Total health spending has fallen in one of three OECD countries between 2009 and 2011, with those hardest hit by the crisis most affected. This is a sharp reversal from the strong growth in the years prior to the crisis, according to a new OECD report.
Health at a Glance 2013 says that this makes it all the more important that countries make their healthcare systems more productive, efficient and affordable.
Spending per capita fell in 11 of 33 OECD countries between 2009 and 2011, notably by 11.1% in Greece and 6.6% in Ireland. Growth also slowed significantly in others, including Canada (0.8%) and the United States (1.3%).
Only Israel and Japan saw the rate of health spending growth accelerate since 2009 compared with the previous decade. Health spending in Korea has continued to grow at more than 6% per year since 2009 but more slowly than in previous years.
Governments have worked to lower spending through cutting prices of medical goods, especially pharmaceuticals, and by budget restrictions and wage cuts in hospitals.
More than three-quarters of OECD countries reported a cut in real-term spending on prevention programmes in 2011 over 2010, and half spent less than in 2008. Cuts to spending on cost-effective prevention programmes on obesity, harmful use of alcohol and smoking are a cause for concern, says the report. Any short-term benefits to budgets are likely to be greatly outweighed by the long-term impact on health and spending.
Reductions in the supply of health services and changes in their financing through increases in direct out-of-pocket payments for patients are also affecting access to care. After years of improvement, waiting times for some operations in Portugal, Spain, England and Ireland show some increase.
Across the OECD, low-income groups are worst affected and may be foregoing needed care such as medicines or check-ups for chronic conditions, says the OECD. This may have long-term health and economic consequences on the most vulnerable in society.

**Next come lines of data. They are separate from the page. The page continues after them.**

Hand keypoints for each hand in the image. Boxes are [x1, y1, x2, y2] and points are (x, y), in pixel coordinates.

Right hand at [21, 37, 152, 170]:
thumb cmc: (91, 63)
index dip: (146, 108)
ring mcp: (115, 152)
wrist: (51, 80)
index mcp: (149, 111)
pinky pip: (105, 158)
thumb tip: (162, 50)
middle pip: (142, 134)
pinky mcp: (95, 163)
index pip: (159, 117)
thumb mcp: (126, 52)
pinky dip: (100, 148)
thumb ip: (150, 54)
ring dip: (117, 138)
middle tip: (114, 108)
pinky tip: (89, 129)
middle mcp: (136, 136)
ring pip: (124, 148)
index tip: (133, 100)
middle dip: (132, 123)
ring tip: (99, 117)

On other measures, the impact of the crisis on health has been mixed: while suicide rates rose at the start of the crisis, they have stabilised since. Mortality from traffic accidents has declined, most likely because the crisis has led to fewer cars on the roads so fewer accidents. Alcohol and tobacco consumption has fallen in many countries too.
Among Health at a Glance 2013’s other findings are that:
•For the first time, average life expectancy exceeded 80 years across OECD countries in 2011, an increase of ten years since 1970. This trend shows no sign of slowing down. Those born in Switzerland, Japan and Italy can expect to live the longest among OECD countries.
•Chronic diseases such as diabetes and dementia are increasingly prevalent. In 2011, close to 7% of 20-79 year-olds in OECD countries, or over 85 million people, had diabetes. This number is likely to increase in the years ahead, given the high and often growing rates of obesity across the developed world.
•The market share of generic drugs has increased significantly over the past decade in many countries. However, generics still represent less than 25% of the market in Luxembourg, Italy, Ireland, Switzerland, Japan and France, compared with about 75% in Germany and the United Kingdom.
•The burden of out-of-pocket spending creates barriers to health care access in some countries. On average in the OECD, 20% of health spending is paid directly by patients; this ranges from less than 10% in the Netherlands and France to over 35% in Chile, Korea and Mexico.
•Across OECD countries, more than 15% of people aged 50 and older provide care for a dependent relative or friend, and most informal carers are women.